- Born: New York, U.S.
- Education: Hofstra University Dartmouth College William & Mary Law School Wharton School of the University of Pennsylvania
- Occupation: Academic
- Employer: Georgia Institute of Technology

= Steve Salbu =

American academic

Steve Salbu is an American academic. He served as the Cecil B. Day Chair in Business Ethics and dean emeritus of the Scheller College of Business at the Georgia Institute of Technology.

==Early life==
Salbu was born in New York. He graduated from Hofstra University, where he earned a bachelor of arts degree. He earned a master of arts degree from Dartmouth College and a JD from the William & Mary Law School. He subsequently earned another master's degree followed by a PhD from the Wharton School of the University of Pennsylvania.

==Career==
Salbu joined the McCombs School of Business at the University of Texas at Austin in 1990. He became the Bobbie and Coulter R. Sublett Centennial Endowed Professor in 2000 and subsequently served as the associate dean for graduate programs. At UT Austin, one of Salbu's students was Brian Cruver, the author of Anatomy of Greed.

Salbu was appointed as the Stephen P. Zelnak chair and dean of the Scheller College of Business at the Georgia Institute of Technology in 2006. As dean, he accepted a $50 million donation from Ernest Scheller Jr.

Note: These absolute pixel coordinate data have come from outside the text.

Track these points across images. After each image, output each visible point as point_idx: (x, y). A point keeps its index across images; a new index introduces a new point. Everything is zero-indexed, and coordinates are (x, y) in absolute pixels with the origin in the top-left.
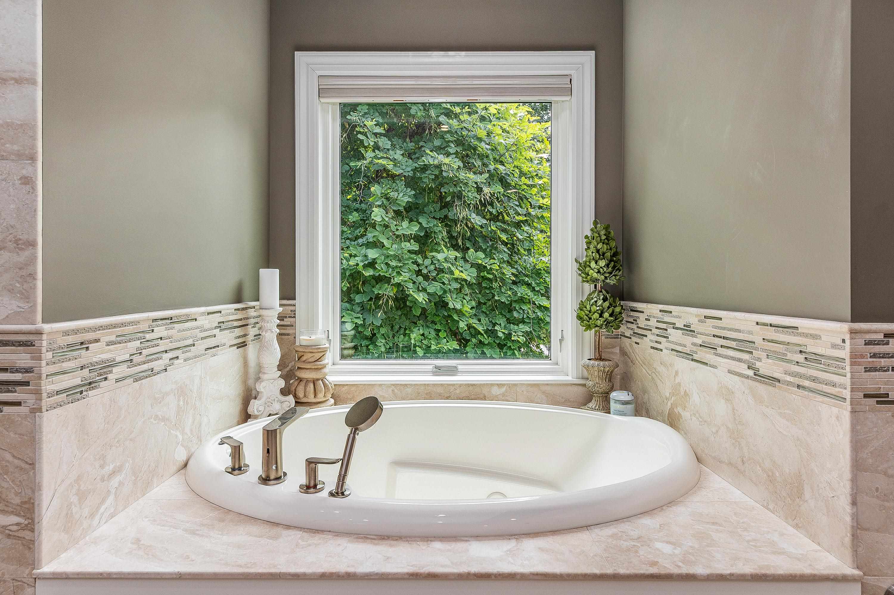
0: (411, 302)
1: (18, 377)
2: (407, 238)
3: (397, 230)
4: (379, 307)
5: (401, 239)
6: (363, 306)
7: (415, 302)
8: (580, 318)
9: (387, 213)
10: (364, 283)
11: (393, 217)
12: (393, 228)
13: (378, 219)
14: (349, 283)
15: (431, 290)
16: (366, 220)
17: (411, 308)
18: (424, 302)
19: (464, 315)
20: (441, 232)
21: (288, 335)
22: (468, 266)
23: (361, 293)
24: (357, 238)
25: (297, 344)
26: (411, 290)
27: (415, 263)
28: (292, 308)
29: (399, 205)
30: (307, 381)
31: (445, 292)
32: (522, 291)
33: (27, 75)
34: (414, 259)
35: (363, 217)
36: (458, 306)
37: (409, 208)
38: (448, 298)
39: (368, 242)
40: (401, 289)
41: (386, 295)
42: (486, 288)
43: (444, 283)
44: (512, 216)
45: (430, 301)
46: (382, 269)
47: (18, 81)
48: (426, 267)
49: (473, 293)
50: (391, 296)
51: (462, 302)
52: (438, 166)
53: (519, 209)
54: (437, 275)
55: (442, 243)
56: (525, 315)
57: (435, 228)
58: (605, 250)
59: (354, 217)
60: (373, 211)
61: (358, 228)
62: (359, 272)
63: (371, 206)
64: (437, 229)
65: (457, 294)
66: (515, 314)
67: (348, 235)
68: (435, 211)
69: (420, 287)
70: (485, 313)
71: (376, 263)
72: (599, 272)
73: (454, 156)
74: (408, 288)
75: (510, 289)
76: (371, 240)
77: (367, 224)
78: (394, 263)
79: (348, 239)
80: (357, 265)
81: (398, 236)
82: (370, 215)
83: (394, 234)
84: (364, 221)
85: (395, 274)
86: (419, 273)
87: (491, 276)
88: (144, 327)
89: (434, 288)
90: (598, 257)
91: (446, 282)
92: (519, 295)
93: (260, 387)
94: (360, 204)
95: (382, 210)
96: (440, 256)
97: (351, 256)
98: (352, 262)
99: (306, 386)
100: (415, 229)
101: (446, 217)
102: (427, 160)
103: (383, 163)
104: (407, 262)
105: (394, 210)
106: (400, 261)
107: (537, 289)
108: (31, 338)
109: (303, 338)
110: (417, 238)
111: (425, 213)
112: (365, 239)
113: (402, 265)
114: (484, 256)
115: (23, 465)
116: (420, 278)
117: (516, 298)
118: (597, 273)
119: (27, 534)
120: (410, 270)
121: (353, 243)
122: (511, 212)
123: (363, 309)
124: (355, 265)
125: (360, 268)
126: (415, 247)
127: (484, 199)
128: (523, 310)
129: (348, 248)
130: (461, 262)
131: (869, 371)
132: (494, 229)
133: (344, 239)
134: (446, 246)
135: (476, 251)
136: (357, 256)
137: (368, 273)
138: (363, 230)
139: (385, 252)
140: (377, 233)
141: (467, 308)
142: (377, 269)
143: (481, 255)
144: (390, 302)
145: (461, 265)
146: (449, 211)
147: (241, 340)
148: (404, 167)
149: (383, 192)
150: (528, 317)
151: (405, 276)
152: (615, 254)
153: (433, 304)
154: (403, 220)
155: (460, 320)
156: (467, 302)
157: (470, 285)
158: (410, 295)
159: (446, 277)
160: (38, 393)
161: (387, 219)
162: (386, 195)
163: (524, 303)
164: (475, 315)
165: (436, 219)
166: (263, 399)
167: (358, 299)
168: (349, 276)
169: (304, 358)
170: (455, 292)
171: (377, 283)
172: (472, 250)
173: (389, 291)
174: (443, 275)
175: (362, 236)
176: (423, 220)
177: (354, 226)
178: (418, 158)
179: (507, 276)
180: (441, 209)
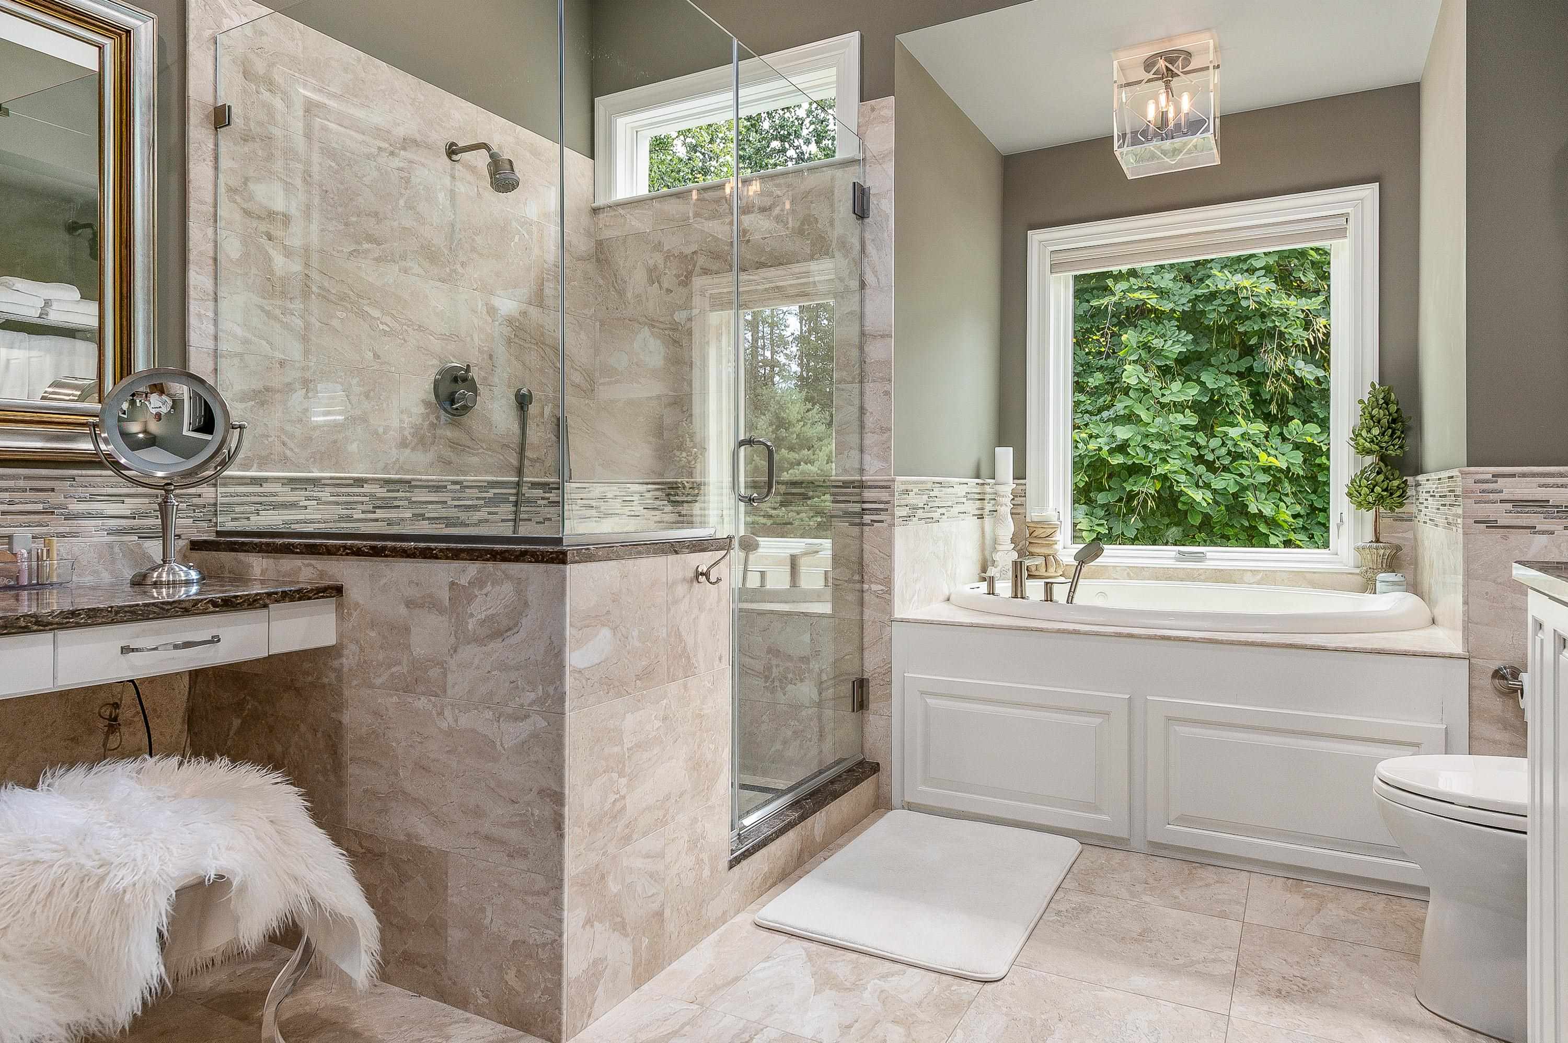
0: (1184, 503)
1: (882, 506)
2: (1179, 407)
3: (1163, 395)
4: (1132, 511)
5: (1169, 410)
6: (1106, 507)
7: (1192, 503)
8: (1349, 494)
9: (1146, 371)
10: (1110, 476)
11: (1156, 376)
12: (1156, 392)
13: (1133, 381)
14: (1089, 477)
15: (1218, 483)
16: (1115, 383)
17: (1186, 512)
18: (1205, 504)
19: (1280, 526)
20: (1240, 394)
21: (1019, 514)
22: (1288, 446)
23: (1107, 490)
24: (1100, 411)
25: (1028, 520)
26: (1182, 485)
27: (1193, 444)
28: (1023, 487)
29: (1167, 358)
30: (1039, 555)
31: (1244, 489)
33: (887, 333)
34: (1189, 439)
35: (1111, 379)
36: (1268, 511)
37: (1183, 361)
38: (1249, 497)
39: (1117, 416)
40: (1168, 484)
41: (1143, 492)
43: (1242, 475)
45: (1216, 502)
46: (1138, 455)
47: (882, 336)
48: (1213, 451)
49: (1300, 491)
50: (1151, 494)
51: (1278, 506)
52: (1233, 292)
54: (1231, 462)
55: (1241, 411)
57: (1229, 389)
58: (1382, 415)
59: (1096, 380)
60: (1126, 370)
61: (1101, 395)
62: (1103, 462)
63: (1122, 361)
64: (1231, 391)
65: (1268, 492)
67: (1086, 407)
68: (1230, 361)
69: (1200, 481)
71: (1129, 446)
72: (1372, 441)
73: (1263, 272)
74: (1178, 482)
76: (1122, 413)
77: (1117, 388)
78: (1156, 446)
79: (1087, 412)
80: (1100, 449)
81: (1163, 406)
82: (1121, 375)
83: (1158, 403)
84: (1113, 384)
85: (1157, 461)
86: (1199, 459)
88: (929, 486)
89: (1224, 482)
90: (1372, 424)
91: (1247, 473)
93: (997, 557)
94: (1106, 359)
95: (1138, 367)
96: (1234, 432)
97: (1091, 436)
98: (1092, 446)
100: (1192, 392)
101: (1250, 369)
102: (1213, 284)
103: (1141, 297)
104: (1177, 443)
105: (1159, 367)
106: (1166, 441)
108: (888, 484)
109: (1033, 514)
110: (1196, 407)
111: (1213, 366)
112: (1112, 411)
113: (1169, 448)
114: (1319, 430)
115: (885, 556)
116: (1201, 469)
118: (1369, 442)
119: (887, 596)
120: (1184, 456)
121: (1094, 418)
123: (1109, 514)
124: (1095, 450)
125: (1104, 454)
126: (1192, 420)
127: (1315, 338)
129: (1086, 425)
130: (1276, 441)
131: (1478, 503)
133: (1081, 412)
134: (1244, 417)
135: (1304, 423)
136: (1101, 437)
137: (1117, 460)
138: (1109, 398)
139: (1143, 429)
140: (1129, 402)
141: (1285, 515)
142: (1129, 454)
143: (1313, 428)
144: (1150, 503)
145: (1274, 446)
146: (1255, 360)
147: (979, 512)
148: (1176, 298)
149: (1141, 339)
151: (1174, 465)
152: (1394, 420)
153: (1223, 508)
154: (1173, 379)
155: (1272, 533)
156: (1287, 507)
157: (1294, 480)
158: (1181, 493)
159: (1244, 467)
160: (893, 515)
161: (1146, 380)
162: (1146, 343)
164: (1304, 528)
165: (1231, 374)
166: (999, 568)
167: (1101, 498)
168: (1088, 465)
169: (1035, 534)
170: (1265, 489)
171: (1130, 476)
172: (1297, 421)
173: (1146, 487)
174: (1240, 462)
175: (1108, 408)
176: (1208, 378)
177: (1096, 392)
178: (1201, 280)
180: (1241, 357)
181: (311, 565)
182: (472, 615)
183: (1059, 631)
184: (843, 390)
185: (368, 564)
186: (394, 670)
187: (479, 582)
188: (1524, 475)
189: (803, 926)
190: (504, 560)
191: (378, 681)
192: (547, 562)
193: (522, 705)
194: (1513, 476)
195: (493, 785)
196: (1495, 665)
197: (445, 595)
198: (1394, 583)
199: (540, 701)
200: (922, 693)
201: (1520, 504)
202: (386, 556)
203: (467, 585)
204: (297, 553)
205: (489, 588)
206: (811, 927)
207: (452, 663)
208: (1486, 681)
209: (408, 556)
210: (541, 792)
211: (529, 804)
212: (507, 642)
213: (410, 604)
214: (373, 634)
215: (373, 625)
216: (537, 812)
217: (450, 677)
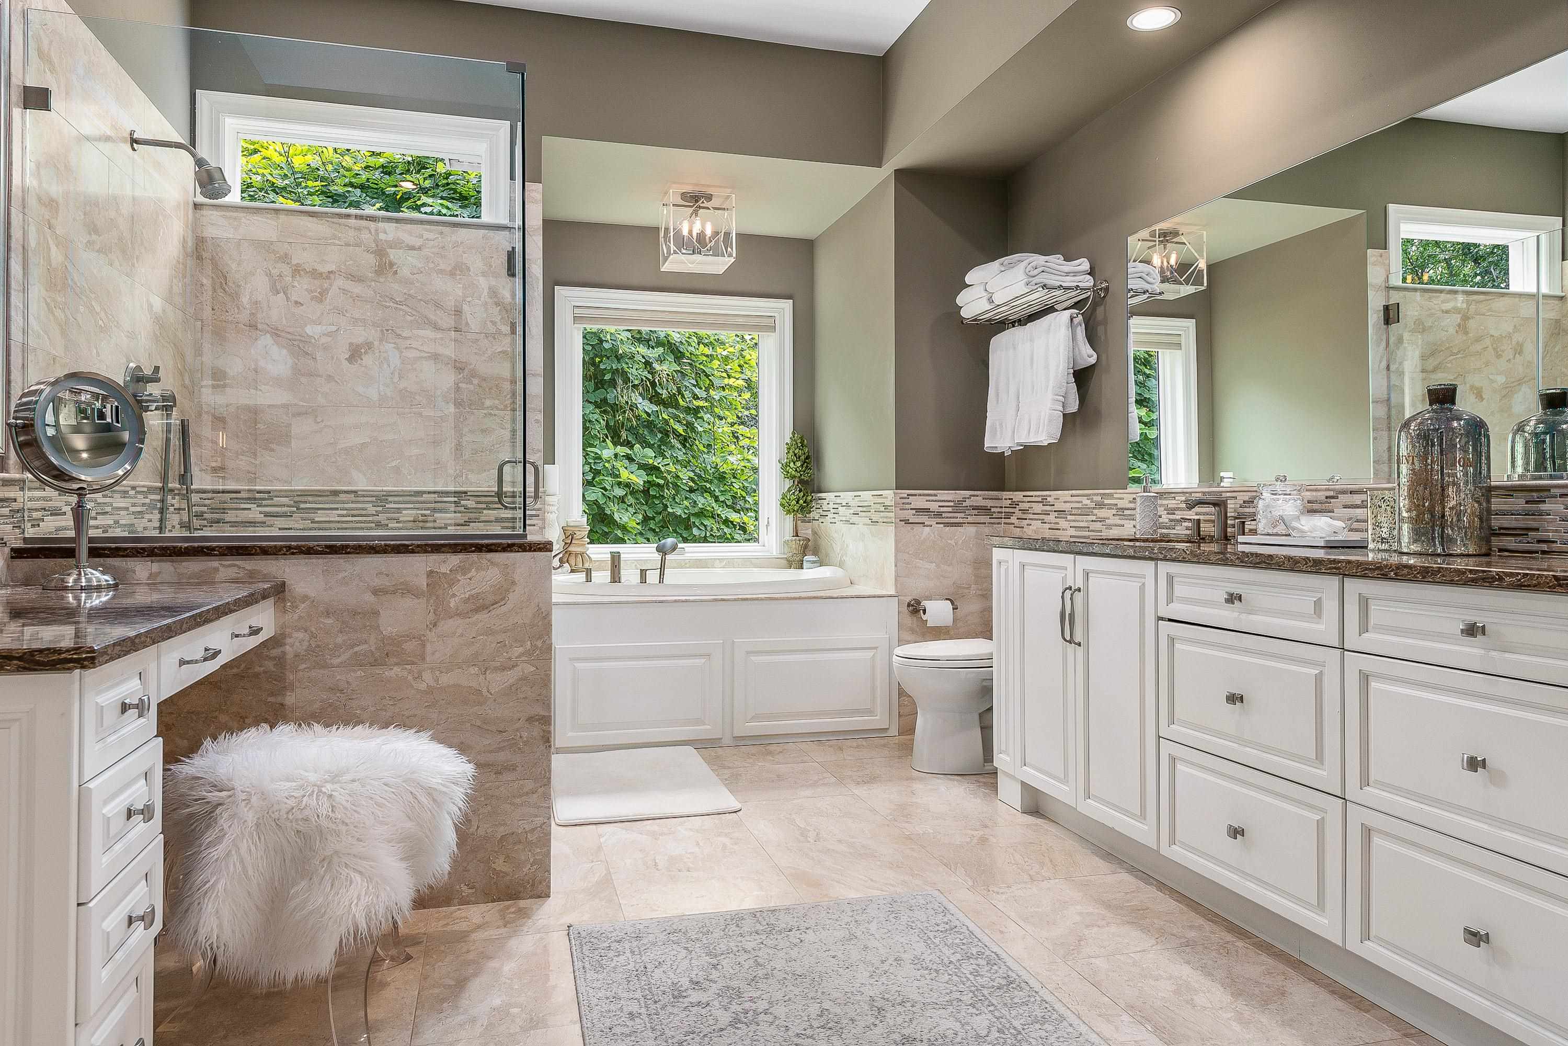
8: (782, 505)
15: (590, 497)
19: (630, 532)
20: (598, 420)
22: (634, 467)
30: (576, 555)
31: (608, 500)
32: (702, 501)
42: (655, 497)
43: (606, 490)
44: (688, 400)
49: (638, 503)
51: (627, 515)
53: (697, 391)
54: (593, 478)
55: (601, 435)
56: (708, 533)
57: (591, 415)
58: (800, 454)
66: (695, 531)
68: (589, 393)
70: (654, 530)
75: (686, 498)
87: (661, 482)
89: (595, 495)
90: (795, 459)
91: (609, 488)
92: (700, 506)
99: (576, 557)
101: (605, 400)
107: (722, 498)
114: (653, 454)
117: (696, 510)
122: (687, 394)
128: (705, 526)
131: (901, 510)
132: (666, 417)
135: (643, 447)
141: (632, 522)
143: (650, 452)
146: (608, 393)
150: (711, 535)
152: (807, 458)
157: (635, 493)
163: (705, 516)
172: (637, 445)
174: (602, 477)
179: (684, 481)
180: (597, 388)
181: (235, 565)
182: (454, 595)
183: (675, 601)
184: (495, 415)
185: (321, 561)
186: (356, 649)
187: (464, 570)
188: (920, 495)
189: (602, 815)
190: (490, 551)
191: (336, 661)
192: (535, 551)
193: (510, 658)
194: (916, 495)
195: (478, 723)
196: (908, 599)
197: (423, 582)
198: (814, 562)
199: (528, 653)
200: (571, 660)
201: (919, 511)
202: (349, 553)
203: (448, 572)
204: (216, 555)
205: (473, 572)
206: (608, 814)
207: (431, 635)
208: (905, 609)
209: (377, 552)
210: (530, 719)
211: (517, 730)
212: (493, 613)
213: (376, 592)
214: (329, 621)
215: (328, 614)
216: (525, 734)
217: (429, 648)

Salbu was also one of first openly gay business school deans. In a 2012 op-ed in The New York Times, Salbu opined that mayors and aldermen should not prevent Chick-fil-A from opening branches in their cities in spite of Dan Cathy's anti-gay marriage remarks; instead, customers should choose whether to eat there or not.

Salbu retired as dean in 2014 and became the Cecil B. Day Chair in Business Ethics.